-- DATASET RECORDS --
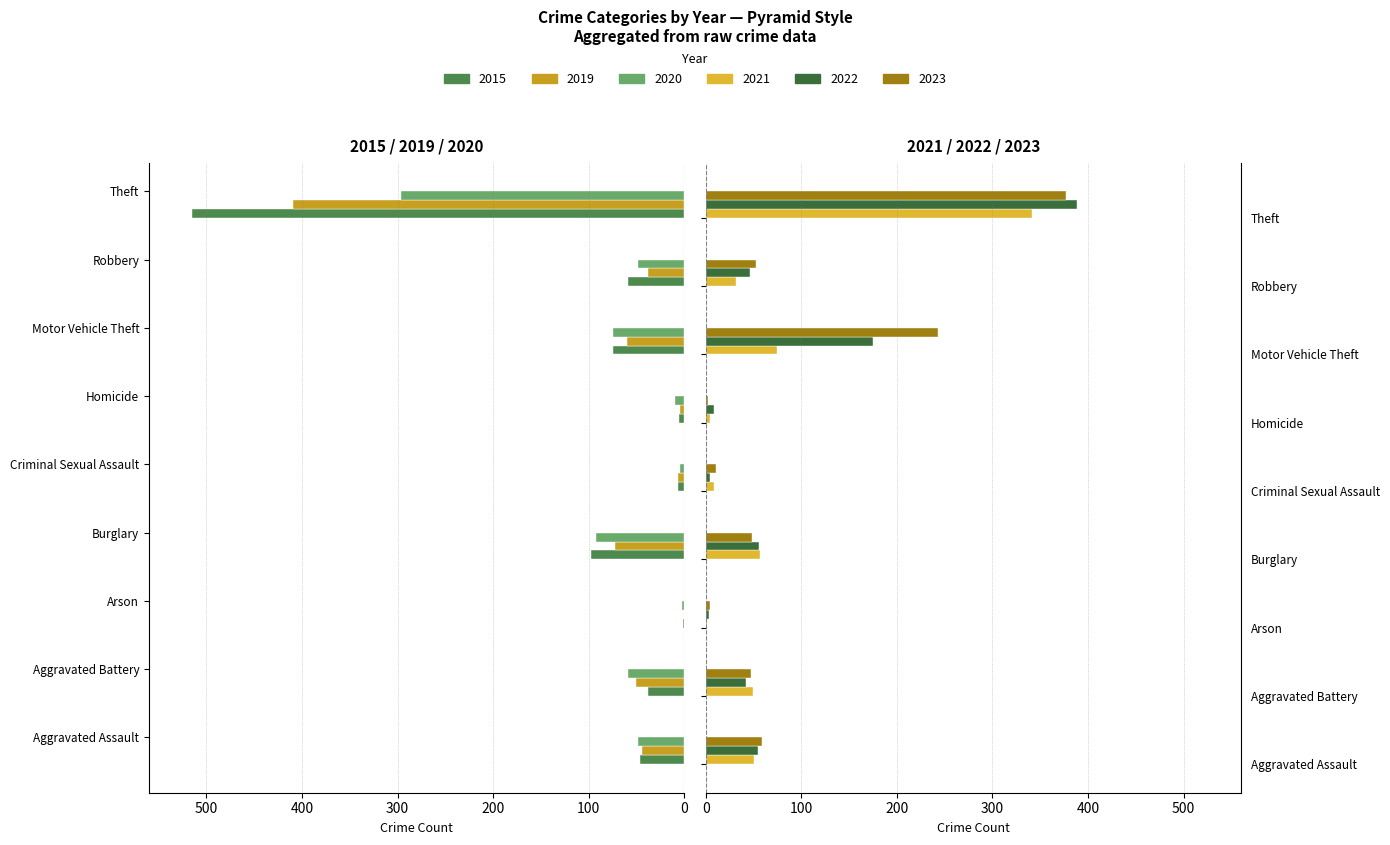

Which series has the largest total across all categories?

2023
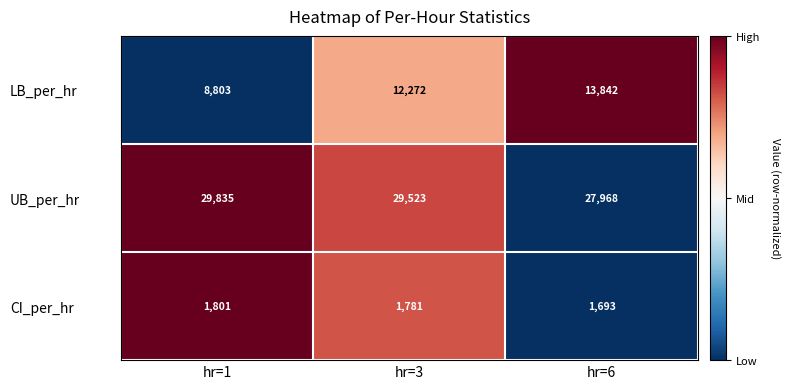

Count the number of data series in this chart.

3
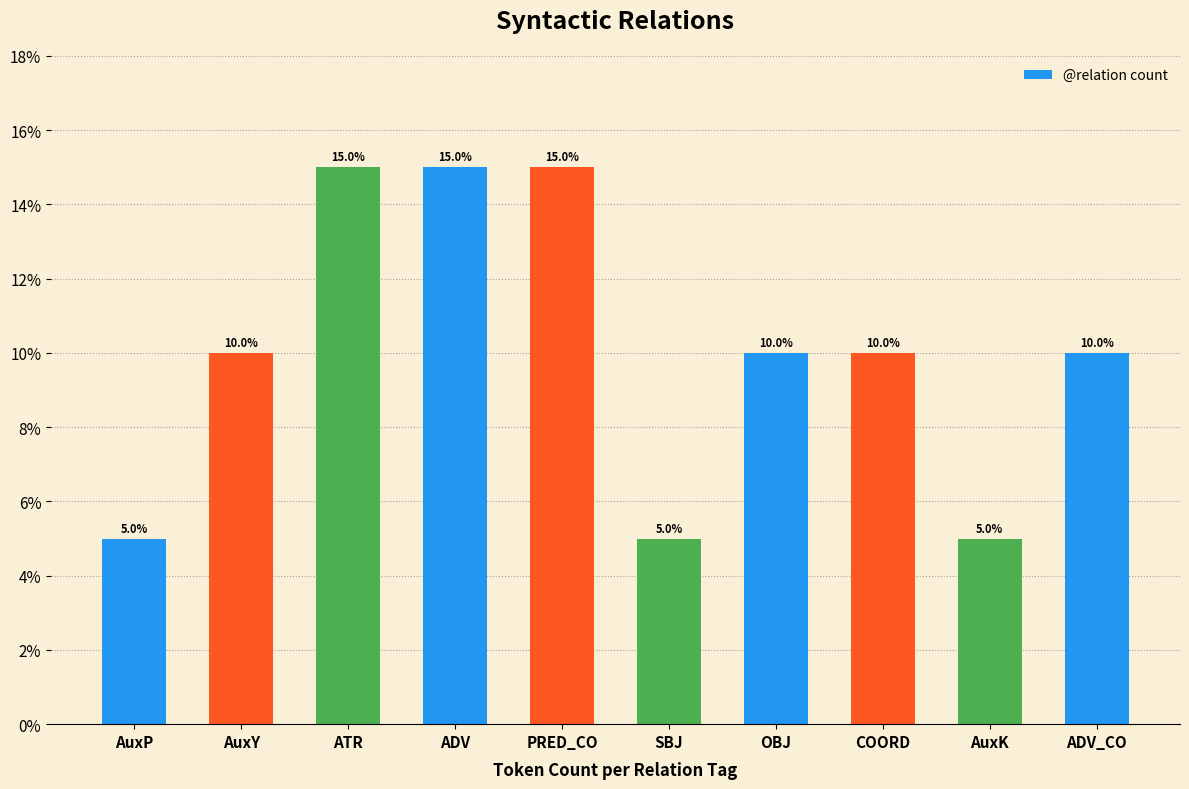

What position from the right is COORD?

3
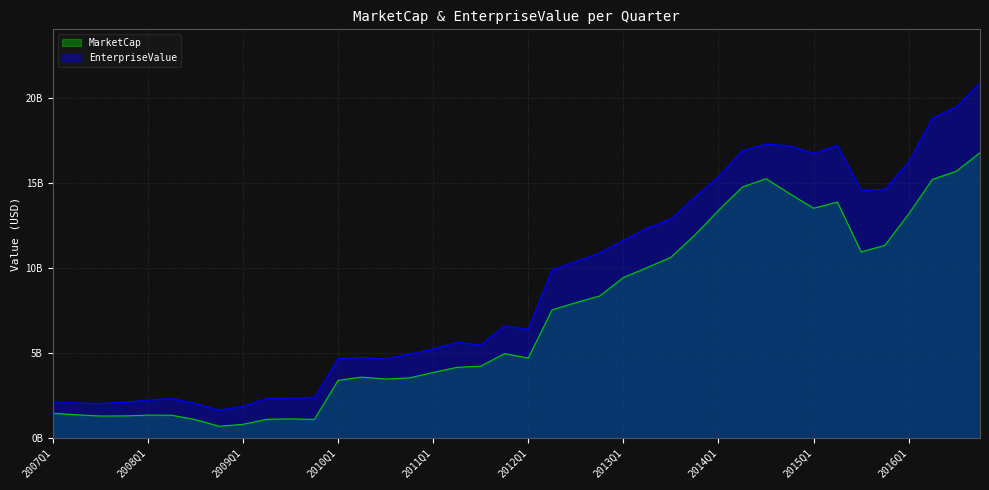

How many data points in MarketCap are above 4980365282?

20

-- WHAT IS BEING ASKED --
Rename "chart" to "graph" throughout the data above and write out all of its lines again with nothing else changed. Leave the pictures out.

-- RESULT OF THE TASK --
Which series has the largest total across all categories?

2023

Count the number of data series in this graph.

3

What position from the right is COORD?

3

How many data points in MarketCap are above 4980365282?

20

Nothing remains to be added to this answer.